Palm Sunday is the day Jesus went public with being the Messiah. Up until then he had kept it under wraps. It was a well kept secret. He had said to folks he healed, “Go, but tell no one what happened.” He had said to his disciples, “Don’t broadcast what you have seen.” He had said to the multitudes, “Do not praise me. God alone is good.” Now, for the first time in his ministry, he is going to run the risk of going public.
When he entered Jerusalem the people loved him. They were wild, as the public is inclined to be, whenever there is the prospect of a messiah on any terms. In the frenzy, people literally tore off branches from the palm trees, waved them in the air, and cried, “Hosanna in the highest! Blessed is the one who comes in the name of the Lord.” It was about as close as you could come to a ticker tape parade. This was the day Jesus went public. It was the most dangerous day of his life.
Palm Sunday is the most dangerous day of Jesus’ life because he made himself vulnerable to public recognition. King for a day. This is the most dangerous day of his life and of ours because most of the evil done in this world is done by good people with good intentions who want to do good and think they are doing good because they have public recognition.
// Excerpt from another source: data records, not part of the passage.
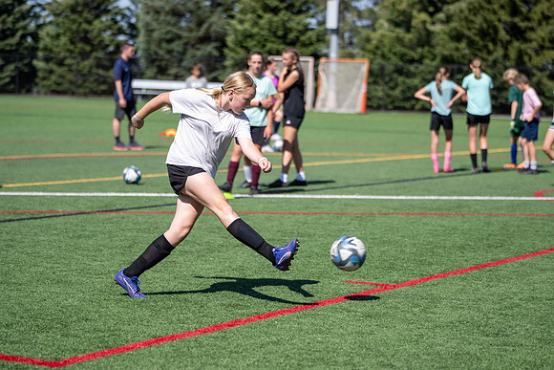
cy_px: 192
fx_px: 1745
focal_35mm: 113
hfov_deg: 18.0
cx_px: 275
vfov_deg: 12.1
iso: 64
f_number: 2.8
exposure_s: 1/800
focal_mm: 102
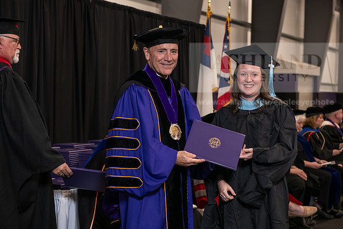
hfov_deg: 28.8
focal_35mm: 70
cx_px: 172
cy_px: 114
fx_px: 667
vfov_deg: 19.5
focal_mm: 70
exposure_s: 1/125
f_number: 5
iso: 2000
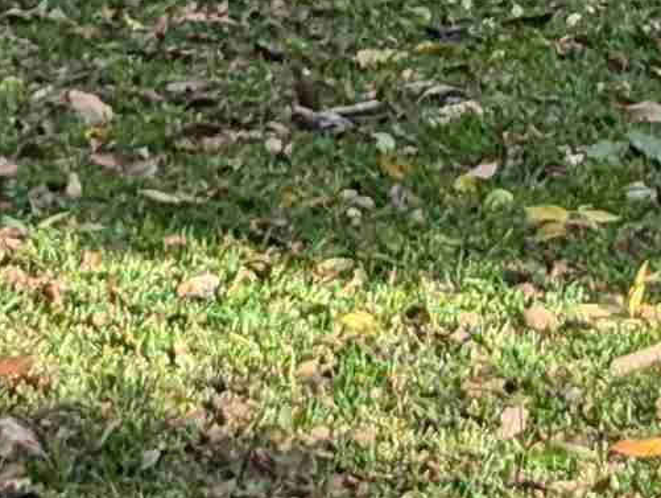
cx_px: 600
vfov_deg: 4.9
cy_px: -934
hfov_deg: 6.7
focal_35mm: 293
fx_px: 5602
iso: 40
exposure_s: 1/314
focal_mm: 6.81
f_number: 1.85
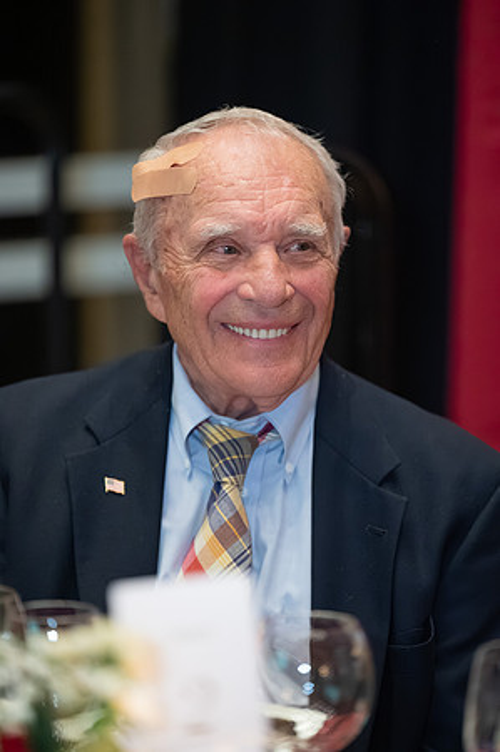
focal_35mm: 200
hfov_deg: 6.9
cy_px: 376
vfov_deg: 10.3
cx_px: 250
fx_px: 4176
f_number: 2.8
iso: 8000
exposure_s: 1/200
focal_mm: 200
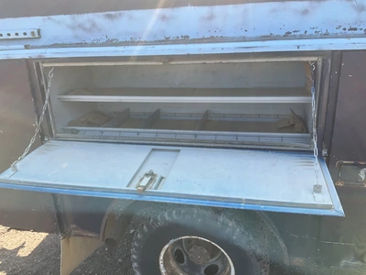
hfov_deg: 61.7
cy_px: 138
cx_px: 183
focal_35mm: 29
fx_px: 307
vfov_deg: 48.2
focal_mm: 3
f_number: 1.8
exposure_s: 1/406
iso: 25
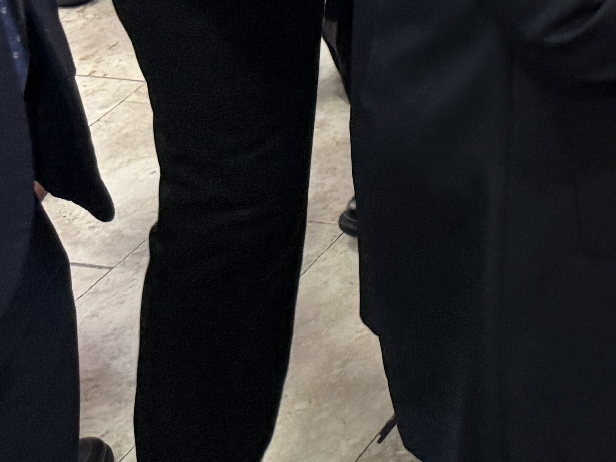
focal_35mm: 110
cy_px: -262
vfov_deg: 12.7
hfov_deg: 14.6
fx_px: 1958
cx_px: 1251
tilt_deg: -20.9
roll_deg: +0.5
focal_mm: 6.76
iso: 160
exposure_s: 1/50
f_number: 1.78
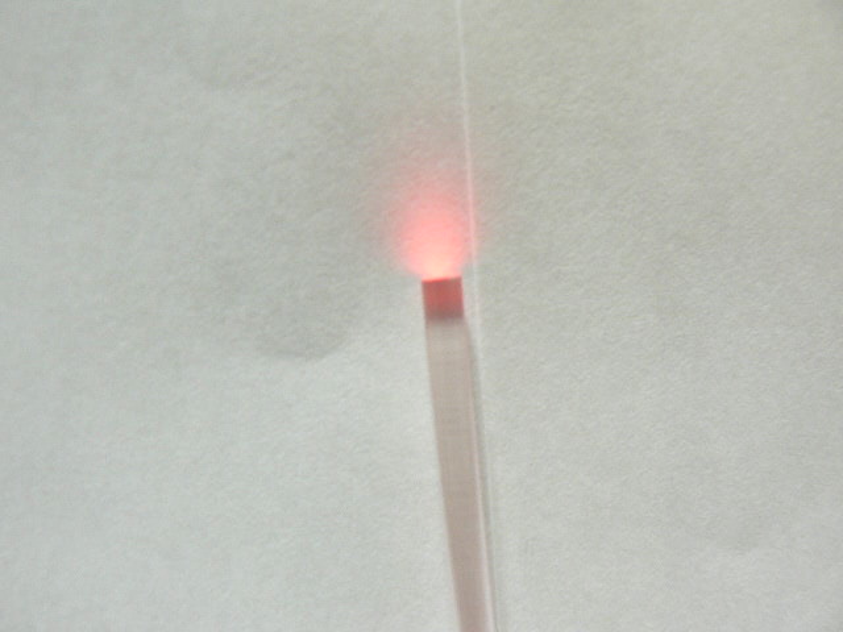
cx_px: 422
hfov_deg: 51.4
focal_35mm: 36
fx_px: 877
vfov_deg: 39.7
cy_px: 316
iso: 200
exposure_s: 1/13
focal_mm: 6
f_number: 2.8
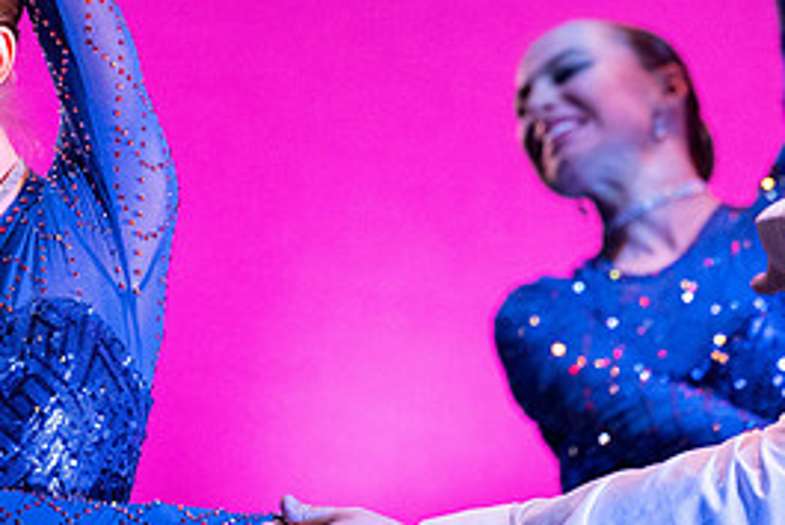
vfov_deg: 2.6
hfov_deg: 3.9
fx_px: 11410
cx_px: 130
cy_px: -209
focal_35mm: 523
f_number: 3.5
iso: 1600
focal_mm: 175
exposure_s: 1/250
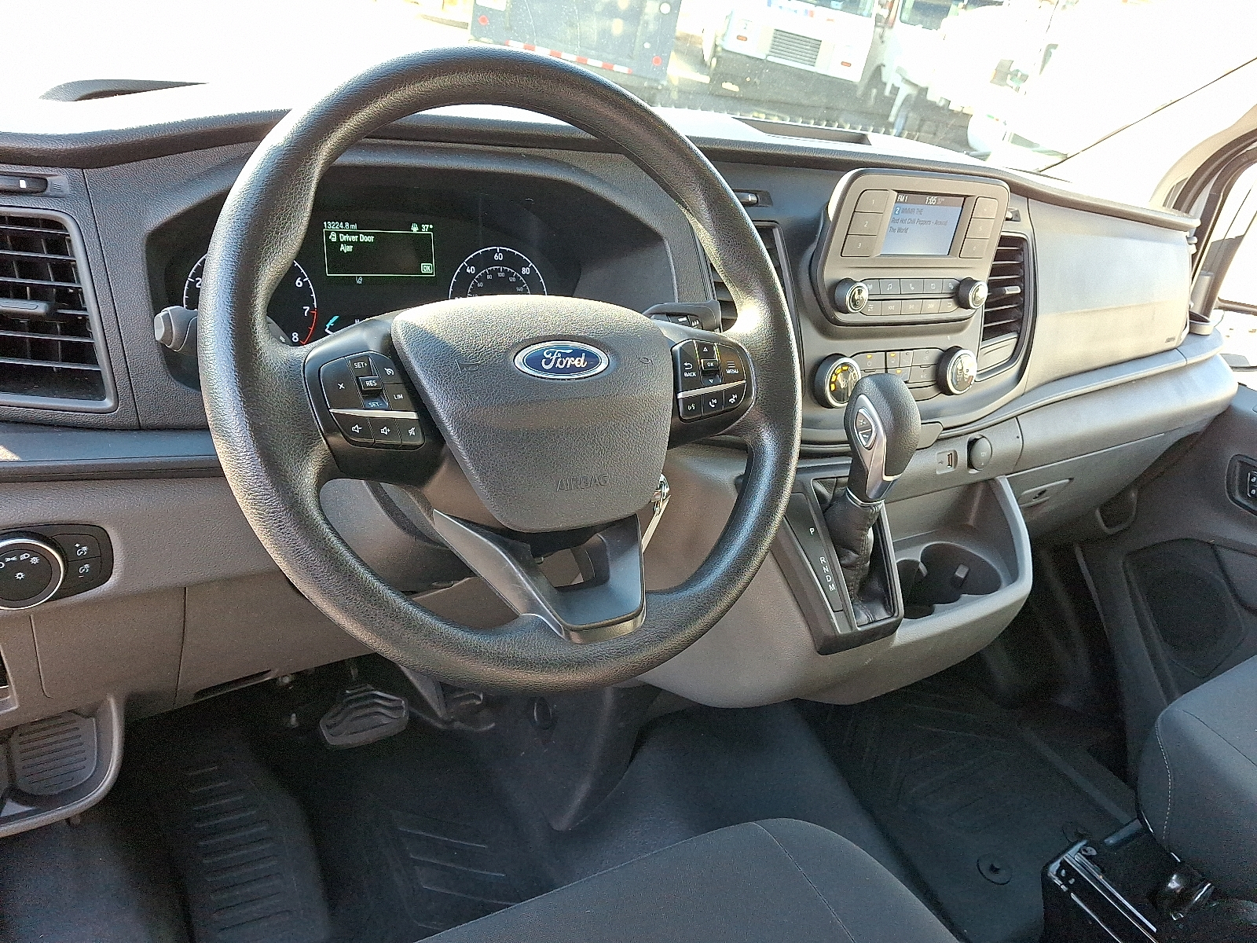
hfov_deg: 69.4
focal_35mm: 25
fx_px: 908
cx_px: 628
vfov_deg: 54.9
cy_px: 472
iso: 82
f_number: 1.8
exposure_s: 1/120
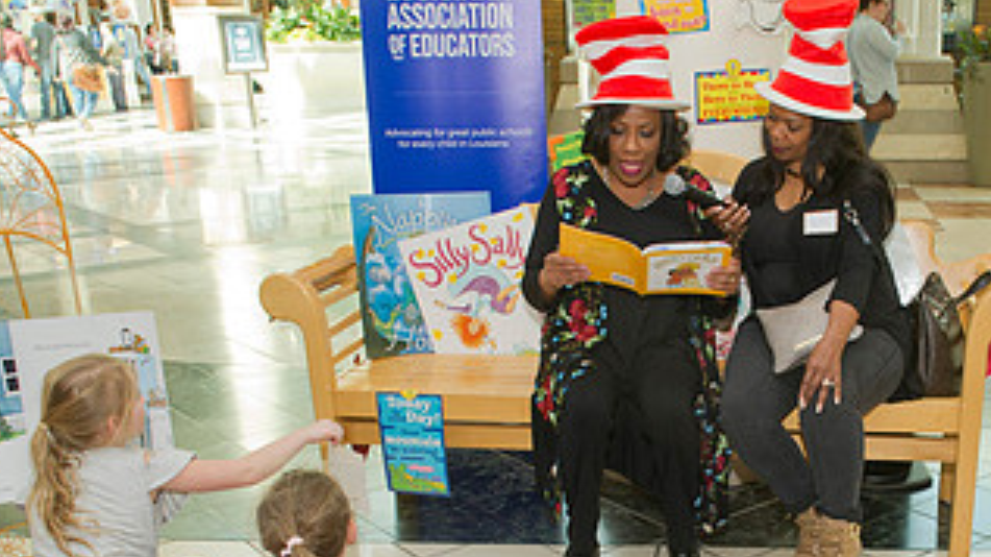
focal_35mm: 46
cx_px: 732
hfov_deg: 43.3
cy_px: 523
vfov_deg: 25.0
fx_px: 1208
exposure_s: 1/250
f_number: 5.6
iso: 1250
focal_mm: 24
Regardless of your politics, there are signs dotting Oak Cliff supporting a number of candidates running for public office. No one knows who, if any, of these people will be the best choice to govern. The only thing we know is that they are all supported by a lot of good people. Whether you believe our intentions for fighting two wars are justified or not, it remains to be seen whether this will produce, in the long run, some form of stability that a temporary, and hopefully, lasting peace may be forged. The only things we know for sure is that a lot of good people with good intentions are part of these interventions.
In a few weeks a group of people in Kessler Park United Methodist Church will participate in a six month to two year process called Holy Conversations: The Way Forward. People will be interviewed, information will be gathered, conversations will take place, information will be shared with the congregation, and recommendations will be made to the Church Council about moving forward. No one knows for sure what is going to happen as a result of reading, prayer, study, conversation, and decisions that will be made. What we do know is that a lot of good people will be faithfully discerning a way forward for the church.
After viewing my ministry of over thirty plus years, I am clear that most of the folks I have hurt or disappointed or let down, I did with, by in large, the best of intentions, and at times, with the affirmation and support of the congregations. How often and how easily we hurt folks we love the most and to whom we think we bring the best of intentions.
When Jesus enters Jerusalem. He goes to the Temple and turns over the tables of the money changers. Clearly, he is keeping his own counsel; he is still his own man. The crowds begin to whisper, his polls begin to fall. The week begins with hosannas, but by Friday, there are cavalcades of “Crucify him!” By Thursday there are only twelve. Following the Passover meal, even the inner circle cannot keep awake as Jesus prays in the Garden of Gethsemane. Finally, on Friday, Jesus dies alone.
The shadow side of Holy Week is that life is a lonesome journey. The ultimate and final meaning of our lives is found, not finally in public recognition, not even in the relationship with folks we love and trust the most. Life finally comes down to one, and we die alone.
But the promise side of this lonesome journey is that our lonesomeness itself leads us to God and, secondarily, to each other. On the cross, Jesus trusts the mystery of the loneliness of his life to God. Part of what it means to be human is to live with a certain level of loneliness and solitude that no one can take away.
This is true for our life together in the congregation. When we join the church, one of the things we have in common is our loneliness. It is in the church that we affirm our loneliness, own it, and build on it in community and ministry and mission as we go into the world to share in solidarity through the cross and empty tomb.
As we move through Holy Week may we give up our dependency on public recognition, our dependency on people that we love the most as ultimate and final meaning givers, so that when this week is over, we may stand naked and alone before the One who is. When that happens, the stone will be rolled away and our lonesome journey will bring us ultimately to God and, then, to one another.